··· RECORDS TO USE ···
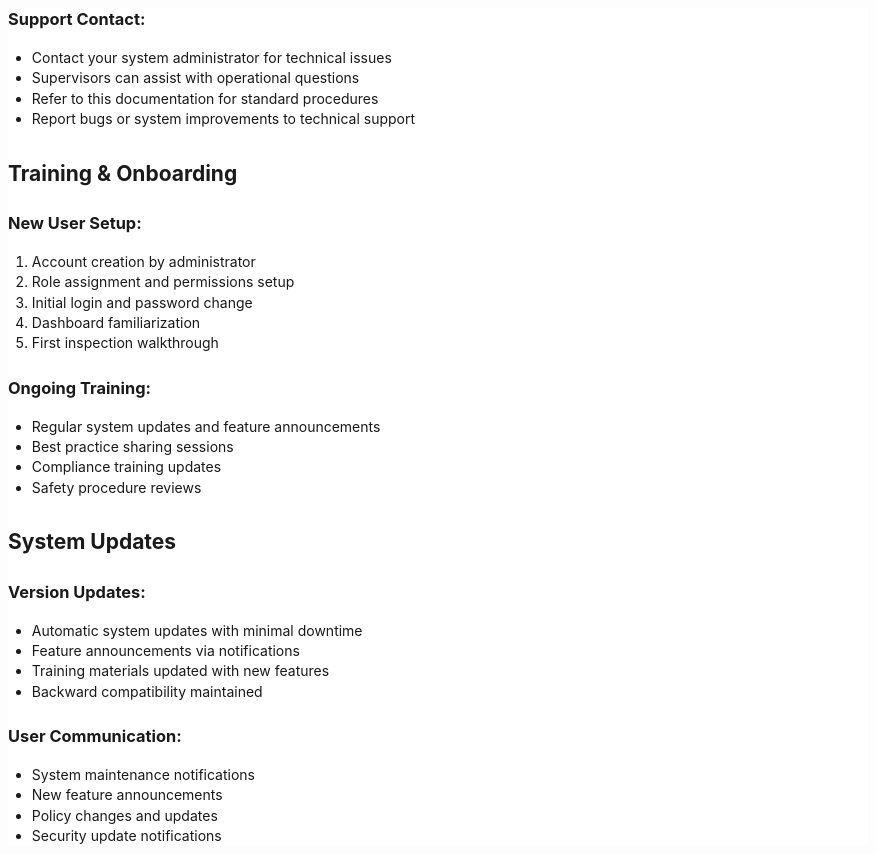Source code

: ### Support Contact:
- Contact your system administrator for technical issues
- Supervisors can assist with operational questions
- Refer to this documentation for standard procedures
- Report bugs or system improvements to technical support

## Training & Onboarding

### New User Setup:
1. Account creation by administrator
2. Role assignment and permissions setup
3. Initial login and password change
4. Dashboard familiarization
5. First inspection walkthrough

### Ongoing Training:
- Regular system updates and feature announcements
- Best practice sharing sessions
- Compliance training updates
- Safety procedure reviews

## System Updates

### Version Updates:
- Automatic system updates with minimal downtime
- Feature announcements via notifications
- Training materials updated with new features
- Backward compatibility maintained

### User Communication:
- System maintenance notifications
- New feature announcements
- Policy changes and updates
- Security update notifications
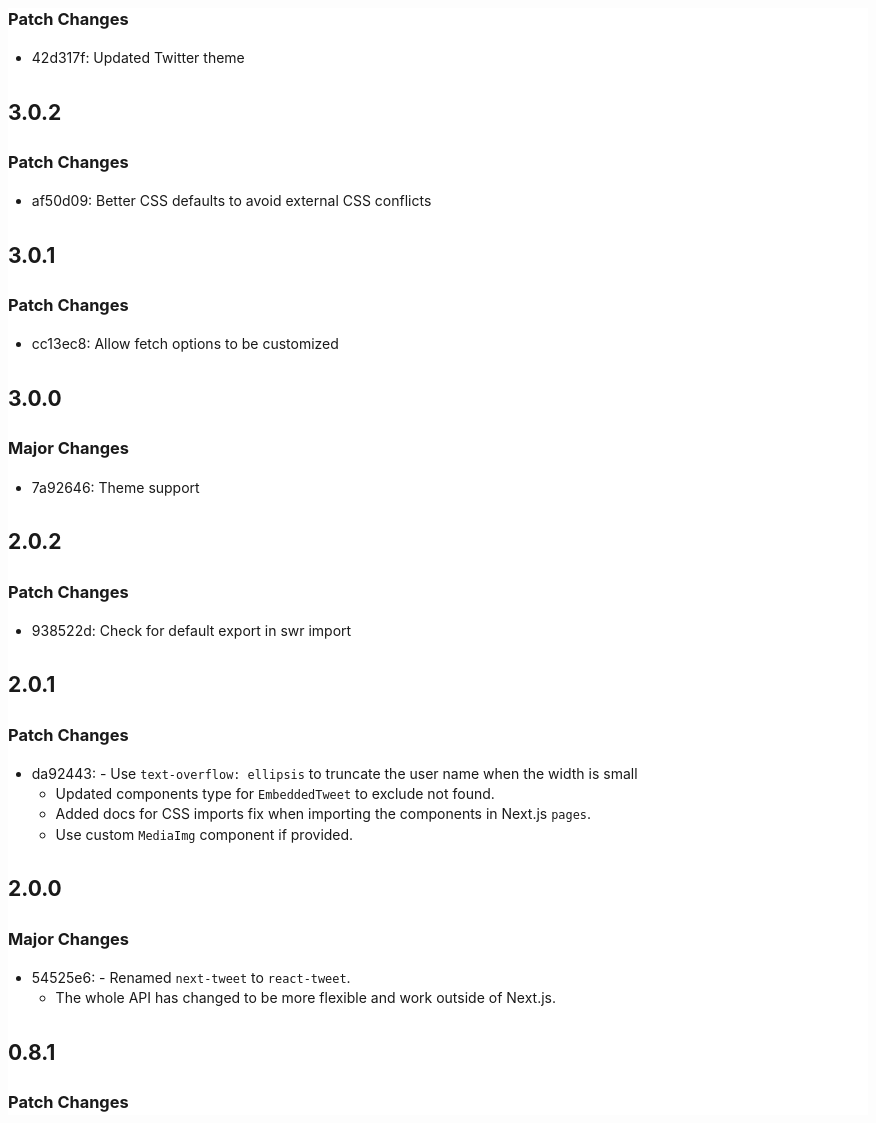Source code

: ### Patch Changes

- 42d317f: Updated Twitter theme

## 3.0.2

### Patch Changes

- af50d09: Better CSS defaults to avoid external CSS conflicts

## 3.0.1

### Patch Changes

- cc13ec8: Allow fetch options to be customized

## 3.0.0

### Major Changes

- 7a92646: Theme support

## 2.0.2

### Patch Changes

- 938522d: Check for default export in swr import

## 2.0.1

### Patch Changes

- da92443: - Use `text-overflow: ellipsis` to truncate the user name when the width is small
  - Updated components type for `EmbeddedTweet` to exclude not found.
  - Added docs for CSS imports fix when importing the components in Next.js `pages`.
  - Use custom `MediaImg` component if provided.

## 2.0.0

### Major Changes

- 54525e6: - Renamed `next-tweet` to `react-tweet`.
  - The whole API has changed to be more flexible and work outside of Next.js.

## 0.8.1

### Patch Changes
···
> TASK TO COMPLETE
When copying the material, leave every image behind and keep each line verbatim.

> WORKED SOLUTION
Source code

: ### Support Contact:
- Contact your system administrator for technical issues
- Supervisors can assist with operational questions
- Refer to this documentation for standard procedures
- Report bugs or system improvements to technical support

## Training & Onboarding

### New User Setup:
1. Account creation by administrator
2. Role assignment and permissions setup
3. Initial login and password change
4. Dashboard familiarization
5. First inspection walkthrough

### Ongoing Training:
- Regular system updates and feature announcements
- Best practice sharing sessions
- Compliance training updates
- Safety procedure reviews

## System Updates

### Version Updates:
- Automatic system updates with minimal downtime
- Feature announcements via notifications
- Training materials updated with new features
- Backward compatibility maintained

### User Communication:
- System maintenance notifications
- New feature announcements
- Policy changes and updates
- Security update notifications
Source code

: ### Patch Changes

- 42d317f: Updated Twitter theme

## 3.0.2

### Patch Changes

- af50d09: Better CSS defaults to avoid external CSS conflicts

## 3.0.1

### Patch Changes

- cc13ec8: Allow fetch options to be customized

## 3.0.0

### Major Changes

- 7a92646: Theme support

## 2.0.2

### Patch Changes

- 938522d: Check for default export in swr import

## 2.0.1

### Patch Changes

- da92443: - Use `text-overflow: ellipsis` to truncate the user name when the width is small
  - Updated components type for `EmbeddedTweet` to exclude not found.
  - Added docs for CSS imports fix when importing the components in Next.js `pages`.
  - Use custom `MediaImg` component if provided.

## 2.0.0

### Major Changes

- 54525e6: - Renamed `next-tweet` to `react-tweet`.
  - The whole API has changed to be more flexible and work outside of Next.js.

## 0.8.1

### Patch Changes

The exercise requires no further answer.